─── Given text ───
WY-46824

Identifiers
- IUPAC name 1-[1-(3-chlorophenyl)-2-(4-methylpiperazin-1-yl)ethyl]cyclohexan-1-ol;
- CAS Number: 122718-49-4;
- PubChem CID: 10314993;
- ChemSpider: 8490458;
- UNII: 99T4HMN9HV;
- ChEMBL: ChEMBL511347;
- CompTox Dashboard (EPA): DTXSID50438031 ;

Chemical and physical data
- Formula: C_{19}H_{29}ClN_{2}O
- Molar mass: 336.90 g·mol^{−1}
- 3D model (JSmol): Interactive image;
- SMILES CN1CCN(CC1)CC(C2=CC(=CC=C2)Cl)C3(CCCCC3)O;
- InChI InChI=1S/C19H29ClN2O/c1-21-10-12-22(13-11-21)15-18(16-6-5-7-17(20)14-16)19(23)8-3-2-4-9-19/h5-7,14,18,23H,2-4,8-13,15H2,1H3; Key:GRUIIAQNNWQJPW-UHFFFAOYSA-N;

= WY-46824 =

Chemical compound

WY-46824 is a norepinephrine-dopamine reuptake inhibitor related to venlafaxine. It was disclosed by Paige Mahaney and colleagues from Wyeth in 2008. The compound was mentioned in an earlier article from 2007 but was not the main focus of that study.
─── Records shown ───
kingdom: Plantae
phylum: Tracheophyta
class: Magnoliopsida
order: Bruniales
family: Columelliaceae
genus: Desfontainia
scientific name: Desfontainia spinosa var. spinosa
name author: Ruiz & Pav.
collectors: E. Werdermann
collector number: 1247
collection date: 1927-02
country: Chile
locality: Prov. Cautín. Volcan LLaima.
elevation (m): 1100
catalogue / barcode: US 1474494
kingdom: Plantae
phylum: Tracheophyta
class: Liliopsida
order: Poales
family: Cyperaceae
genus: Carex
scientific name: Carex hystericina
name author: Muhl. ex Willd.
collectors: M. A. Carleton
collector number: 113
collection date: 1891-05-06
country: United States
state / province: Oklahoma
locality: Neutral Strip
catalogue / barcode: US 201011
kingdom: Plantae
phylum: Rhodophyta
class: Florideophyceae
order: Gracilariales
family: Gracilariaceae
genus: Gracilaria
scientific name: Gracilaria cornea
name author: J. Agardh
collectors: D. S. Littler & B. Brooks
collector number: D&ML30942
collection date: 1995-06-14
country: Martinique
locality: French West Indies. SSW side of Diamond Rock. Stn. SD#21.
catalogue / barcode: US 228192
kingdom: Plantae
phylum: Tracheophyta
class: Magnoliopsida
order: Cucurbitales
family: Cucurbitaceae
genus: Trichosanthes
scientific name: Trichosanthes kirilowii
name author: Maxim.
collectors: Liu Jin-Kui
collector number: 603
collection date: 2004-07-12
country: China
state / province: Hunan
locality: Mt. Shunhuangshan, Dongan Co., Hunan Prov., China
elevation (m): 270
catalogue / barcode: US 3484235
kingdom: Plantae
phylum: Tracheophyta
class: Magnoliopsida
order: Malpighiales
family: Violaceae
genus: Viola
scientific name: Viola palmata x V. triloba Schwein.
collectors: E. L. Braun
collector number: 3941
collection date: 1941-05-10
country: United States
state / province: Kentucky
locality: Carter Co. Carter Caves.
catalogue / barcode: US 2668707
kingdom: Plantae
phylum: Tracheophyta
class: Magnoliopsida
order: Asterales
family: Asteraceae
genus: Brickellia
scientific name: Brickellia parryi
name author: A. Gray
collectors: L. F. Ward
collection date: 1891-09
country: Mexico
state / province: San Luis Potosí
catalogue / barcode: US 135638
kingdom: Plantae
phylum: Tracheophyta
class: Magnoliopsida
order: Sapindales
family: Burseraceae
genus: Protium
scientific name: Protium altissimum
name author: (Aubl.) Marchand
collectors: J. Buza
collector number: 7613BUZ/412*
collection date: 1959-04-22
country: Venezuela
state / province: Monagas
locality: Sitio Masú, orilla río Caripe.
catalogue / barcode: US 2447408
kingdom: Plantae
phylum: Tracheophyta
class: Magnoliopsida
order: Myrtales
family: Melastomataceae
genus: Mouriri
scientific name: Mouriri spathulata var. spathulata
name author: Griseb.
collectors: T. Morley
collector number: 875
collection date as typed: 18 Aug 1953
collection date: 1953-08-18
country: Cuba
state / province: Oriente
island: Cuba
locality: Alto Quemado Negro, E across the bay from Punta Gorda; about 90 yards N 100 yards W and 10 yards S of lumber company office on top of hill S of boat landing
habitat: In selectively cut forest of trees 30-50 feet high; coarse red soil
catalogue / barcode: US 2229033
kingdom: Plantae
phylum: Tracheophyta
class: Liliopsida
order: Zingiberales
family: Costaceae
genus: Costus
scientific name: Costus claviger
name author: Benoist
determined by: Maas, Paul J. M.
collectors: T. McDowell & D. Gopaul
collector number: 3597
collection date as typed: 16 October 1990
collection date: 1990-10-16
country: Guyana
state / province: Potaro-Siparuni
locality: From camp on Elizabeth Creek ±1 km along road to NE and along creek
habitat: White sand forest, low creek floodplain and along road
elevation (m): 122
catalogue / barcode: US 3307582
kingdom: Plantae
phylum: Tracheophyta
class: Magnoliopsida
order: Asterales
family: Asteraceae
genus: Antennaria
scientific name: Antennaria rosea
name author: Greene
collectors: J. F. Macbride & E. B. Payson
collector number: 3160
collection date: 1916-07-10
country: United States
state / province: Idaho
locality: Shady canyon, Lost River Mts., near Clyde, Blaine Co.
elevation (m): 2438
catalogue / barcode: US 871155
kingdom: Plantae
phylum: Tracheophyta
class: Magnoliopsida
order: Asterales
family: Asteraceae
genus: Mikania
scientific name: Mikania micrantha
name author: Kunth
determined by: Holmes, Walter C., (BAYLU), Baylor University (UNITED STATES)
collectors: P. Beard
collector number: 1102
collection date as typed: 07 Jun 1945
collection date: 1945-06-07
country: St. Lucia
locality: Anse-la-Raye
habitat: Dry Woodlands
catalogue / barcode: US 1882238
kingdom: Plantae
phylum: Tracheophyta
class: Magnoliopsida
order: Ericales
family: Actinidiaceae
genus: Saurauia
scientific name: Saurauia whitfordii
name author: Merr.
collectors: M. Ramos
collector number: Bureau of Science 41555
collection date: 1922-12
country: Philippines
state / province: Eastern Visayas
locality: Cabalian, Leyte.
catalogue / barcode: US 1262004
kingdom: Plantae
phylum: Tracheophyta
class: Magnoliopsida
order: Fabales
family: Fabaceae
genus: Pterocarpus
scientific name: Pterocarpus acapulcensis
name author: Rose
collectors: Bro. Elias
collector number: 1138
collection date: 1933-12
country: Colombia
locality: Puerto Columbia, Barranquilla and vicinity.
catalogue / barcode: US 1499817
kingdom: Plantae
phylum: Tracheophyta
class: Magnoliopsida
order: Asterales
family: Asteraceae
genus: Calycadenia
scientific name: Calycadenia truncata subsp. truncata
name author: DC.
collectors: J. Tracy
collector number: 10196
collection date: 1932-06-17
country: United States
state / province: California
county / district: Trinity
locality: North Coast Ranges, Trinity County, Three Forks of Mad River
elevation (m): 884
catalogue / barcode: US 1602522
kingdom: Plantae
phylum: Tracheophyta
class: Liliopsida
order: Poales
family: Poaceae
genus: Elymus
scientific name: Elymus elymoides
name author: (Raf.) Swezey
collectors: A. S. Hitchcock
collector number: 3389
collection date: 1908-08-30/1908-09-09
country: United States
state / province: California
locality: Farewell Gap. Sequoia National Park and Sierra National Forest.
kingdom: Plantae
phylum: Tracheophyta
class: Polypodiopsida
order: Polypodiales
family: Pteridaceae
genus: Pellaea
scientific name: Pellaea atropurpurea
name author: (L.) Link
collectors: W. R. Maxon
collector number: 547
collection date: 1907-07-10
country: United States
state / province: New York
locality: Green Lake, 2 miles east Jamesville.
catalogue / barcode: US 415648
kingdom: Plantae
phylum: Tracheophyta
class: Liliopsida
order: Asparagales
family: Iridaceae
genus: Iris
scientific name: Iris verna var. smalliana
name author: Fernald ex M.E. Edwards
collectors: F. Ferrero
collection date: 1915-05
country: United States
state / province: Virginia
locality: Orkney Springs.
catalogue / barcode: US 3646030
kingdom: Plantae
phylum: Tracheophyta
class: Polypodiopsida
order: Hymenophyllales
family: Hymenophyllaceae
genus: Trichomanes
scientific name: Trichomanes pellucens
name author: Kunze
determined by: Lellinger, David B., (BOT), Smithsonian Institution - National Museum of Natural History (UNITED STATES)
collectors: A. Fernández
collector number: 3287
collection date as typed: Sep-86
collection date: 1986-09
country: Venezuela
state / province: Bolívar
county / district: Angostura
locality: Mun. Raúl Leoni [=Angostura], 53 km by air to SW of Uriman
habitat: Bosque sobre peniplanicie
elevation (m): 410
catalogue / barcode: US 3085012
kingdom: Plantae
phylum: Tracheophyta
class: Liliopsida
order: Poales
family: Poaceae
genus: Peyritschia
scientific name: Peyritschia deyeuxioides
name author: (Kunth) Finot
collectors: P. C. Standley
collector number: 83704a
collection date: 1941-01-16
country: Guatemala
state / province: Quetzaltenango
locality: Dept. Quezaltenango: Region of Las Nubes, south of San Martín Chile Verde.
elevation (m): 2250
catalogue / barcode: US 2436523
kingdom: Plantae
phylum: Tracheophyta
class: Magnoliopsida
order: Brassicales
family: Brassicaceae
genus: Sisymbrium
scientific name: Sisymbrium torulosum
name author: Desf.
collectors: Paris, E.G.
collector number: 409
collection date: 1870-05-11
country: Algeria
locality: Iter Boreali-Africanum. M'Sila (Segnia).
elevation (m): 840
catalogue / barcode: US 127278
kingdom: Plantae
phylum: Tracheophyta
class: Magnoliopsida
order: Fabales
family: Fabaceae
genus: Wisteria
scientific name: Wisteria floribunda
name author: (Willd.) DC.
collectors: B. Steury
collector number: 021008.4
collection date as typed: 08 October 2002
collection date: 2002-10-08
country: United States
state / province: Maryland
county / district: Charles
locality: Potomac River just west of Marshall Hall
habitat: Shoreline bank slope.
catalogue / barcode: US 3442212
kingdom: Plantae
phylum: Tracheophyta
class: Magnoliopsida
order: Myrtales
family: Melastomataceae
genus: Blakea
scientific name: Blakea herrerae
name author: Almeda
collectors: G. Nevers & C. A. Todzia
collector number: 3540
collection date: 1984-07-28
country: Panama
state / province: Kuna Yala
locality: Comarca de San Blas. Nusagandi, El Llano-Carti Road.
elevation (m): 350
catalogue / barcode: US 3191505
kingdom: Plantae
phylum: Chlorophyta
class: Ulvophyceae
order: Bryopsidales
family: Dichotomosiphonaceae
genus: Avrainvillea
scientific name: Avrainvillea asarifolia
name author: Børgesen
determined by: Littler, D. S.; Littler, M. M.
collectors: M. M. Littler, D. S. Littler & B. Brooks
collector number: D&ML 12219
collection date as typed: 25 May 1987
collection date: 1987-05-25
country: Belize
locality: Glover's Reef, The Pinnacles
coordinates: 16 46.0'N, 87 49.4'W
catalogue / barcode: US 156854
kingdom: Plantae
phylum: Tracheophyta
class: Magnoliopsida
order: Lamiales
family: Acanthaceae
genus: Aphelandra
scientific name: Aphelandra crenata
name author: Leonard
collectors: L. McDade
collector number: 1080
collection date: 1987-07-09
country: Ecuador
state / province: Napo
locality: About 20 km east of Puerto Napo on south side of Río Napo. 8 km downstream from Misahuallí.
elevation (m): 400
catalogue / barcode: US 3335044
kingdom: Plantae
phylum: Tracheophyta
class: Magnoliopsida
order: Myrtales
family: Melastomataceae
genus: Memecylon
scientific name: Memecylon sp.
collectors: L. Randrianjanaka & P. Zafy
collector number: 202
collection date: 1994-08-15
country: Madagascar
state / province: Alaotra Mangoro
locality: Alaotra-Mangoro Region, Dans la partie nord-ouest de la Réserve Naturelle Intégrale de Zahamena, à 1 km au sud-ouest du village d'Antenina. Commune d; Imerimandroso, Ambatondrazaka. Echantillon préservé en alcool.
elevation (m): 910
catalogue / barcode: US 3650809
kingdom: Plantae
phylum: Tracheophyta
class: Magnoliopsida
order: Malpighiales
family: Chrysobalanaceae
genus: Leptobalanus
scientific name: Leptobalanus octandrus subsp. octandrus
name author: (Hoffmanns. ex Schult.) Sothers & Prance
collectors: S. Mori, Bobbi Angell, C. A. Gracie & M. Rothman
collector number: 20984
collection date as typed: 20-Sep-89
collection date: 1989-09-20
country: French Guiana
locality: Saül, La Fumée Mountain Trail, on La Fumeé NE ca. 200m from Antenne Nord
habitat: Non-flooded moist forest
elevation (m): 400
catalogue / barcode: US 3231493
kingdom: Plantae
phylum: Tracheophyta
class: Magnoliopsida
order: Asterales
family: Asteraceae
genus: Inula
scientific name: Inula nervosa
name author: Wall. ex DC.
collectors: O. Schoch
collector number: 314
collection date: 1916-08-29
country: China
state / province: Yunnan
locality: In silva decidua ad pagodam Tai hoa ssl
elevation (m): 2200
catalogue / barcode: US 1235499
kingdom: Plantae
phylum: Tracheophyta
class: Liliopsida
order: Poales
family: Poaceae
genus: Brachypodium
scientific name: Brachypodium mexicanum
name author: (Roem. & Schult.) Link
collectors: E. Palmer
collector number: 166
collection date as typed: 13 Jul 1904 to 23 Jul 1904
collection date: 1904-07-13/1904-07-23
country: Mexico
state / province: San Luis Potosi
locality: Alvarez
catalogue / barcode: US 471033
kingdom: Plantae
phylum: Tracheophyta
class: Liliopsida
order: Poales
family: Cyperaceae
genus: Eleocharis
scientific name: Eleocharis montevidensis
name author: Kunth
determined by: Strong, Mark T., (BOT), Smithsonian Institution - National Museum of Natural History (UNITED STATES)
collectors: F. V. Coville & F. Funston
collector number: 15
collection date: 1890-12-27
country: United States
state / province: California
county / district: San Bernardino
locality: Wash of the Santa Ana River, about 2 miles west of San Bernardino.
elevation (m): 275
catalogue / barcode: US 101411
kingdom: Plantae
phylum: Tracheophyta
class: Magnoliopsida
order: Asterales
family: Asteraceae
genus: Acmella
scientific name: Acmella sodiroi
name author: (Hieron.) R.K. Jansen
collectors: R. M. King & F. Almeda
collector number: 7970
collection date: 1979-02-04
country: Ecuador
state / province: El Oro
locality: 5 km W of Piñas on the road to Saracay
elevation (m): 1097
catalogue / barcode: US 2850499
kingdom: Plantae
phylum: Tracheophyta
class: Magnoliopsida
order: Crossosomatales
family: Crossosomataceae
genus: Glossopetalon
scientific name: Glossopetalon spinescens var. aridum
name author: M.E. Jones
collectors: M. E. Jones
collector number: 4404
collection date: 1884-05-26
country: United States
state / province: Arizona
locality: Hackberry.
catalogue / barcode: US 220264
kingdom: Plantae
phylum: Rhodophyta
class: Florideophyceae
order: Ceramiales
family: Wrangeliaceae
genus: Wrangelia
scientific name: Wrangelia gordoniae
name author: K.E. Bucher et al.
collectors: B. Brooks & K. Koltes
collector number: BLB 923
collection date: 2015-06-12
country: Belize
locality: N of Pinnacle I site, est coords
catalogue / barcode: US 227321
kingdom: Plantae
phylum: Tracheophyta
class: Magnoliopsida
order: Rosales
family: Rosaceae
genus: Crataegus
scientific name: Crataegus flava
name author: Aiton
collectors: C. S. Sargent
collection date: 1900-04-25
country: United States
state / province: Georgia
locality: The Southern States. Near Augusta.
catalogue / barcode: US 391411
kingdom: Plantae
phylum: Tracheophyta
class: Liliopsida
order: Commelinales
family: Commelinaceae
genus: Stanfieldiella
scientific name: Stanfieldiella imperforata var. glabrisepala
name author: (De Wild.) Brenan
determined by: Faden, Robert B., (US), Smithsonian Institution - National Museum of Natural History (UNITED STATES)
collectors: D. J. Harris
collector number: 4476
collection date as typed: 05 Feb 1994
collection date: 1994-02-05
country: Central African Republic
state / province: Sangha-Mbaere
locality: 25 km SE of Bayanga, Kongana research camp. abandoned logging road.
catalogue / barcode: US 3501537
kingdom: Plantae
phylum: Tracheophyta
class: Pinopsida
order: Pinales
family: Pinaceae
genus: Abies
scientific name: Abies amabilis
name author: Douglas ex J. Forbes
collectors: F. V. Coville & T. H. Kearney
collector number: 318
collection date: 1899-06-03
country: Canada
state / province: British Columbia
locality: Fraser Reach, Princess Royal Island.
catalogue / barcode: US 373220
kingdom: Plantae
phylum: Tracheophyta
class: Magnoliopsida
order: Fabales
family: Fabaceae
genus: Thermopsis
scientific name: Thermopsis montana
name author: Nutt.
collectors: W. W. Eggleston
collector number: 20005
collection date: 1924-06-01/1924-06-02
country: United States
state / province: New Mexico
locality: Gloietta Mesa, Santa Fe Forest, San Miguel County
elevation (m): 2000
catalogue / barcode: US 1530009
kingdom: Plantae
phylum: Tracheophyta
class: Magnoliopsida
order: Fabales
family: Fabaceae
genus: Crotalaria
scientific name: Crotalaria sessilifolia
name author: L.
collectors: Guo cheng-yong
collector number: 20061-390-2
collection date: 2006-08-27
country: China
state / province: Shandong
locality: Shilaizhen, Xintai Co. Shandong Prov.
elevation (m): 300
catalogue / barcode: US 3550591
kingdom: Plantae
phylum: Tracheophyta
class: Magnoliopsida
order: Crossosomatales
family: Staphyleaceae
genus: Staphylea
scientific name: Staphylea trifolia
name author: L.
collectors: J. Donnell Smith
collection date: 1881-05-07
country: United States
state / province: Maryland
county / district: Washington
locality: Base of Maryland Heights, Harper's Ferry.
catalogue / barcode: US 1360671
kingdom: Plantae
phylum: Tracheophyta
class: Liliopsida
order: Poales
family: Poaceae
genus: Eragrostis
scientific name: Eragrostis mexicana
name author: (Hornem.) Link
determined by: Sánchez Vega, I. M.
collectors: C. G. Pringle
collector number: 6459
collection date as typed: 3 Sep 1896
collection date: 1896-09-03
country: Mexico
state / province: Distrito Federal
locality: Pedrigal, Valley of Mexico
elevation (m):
───
**Task prompt:** Write the next part of the article on WY-46824, beginning right after its final sentence.

**Response:**
WY-46824 has binding affinities of 46 nM for the norepinephrine transporter (NET), 58 nM for the dopamine transporter (DAT), and 18795 nM for the serotonin transporter (SERT). The racemic mixture of WY-46824 was resolved into its constituent enantiomers, with the (S)-enantiomer being the more active one. The N-desmethyl derivative of WY-46824 also shows similar activity.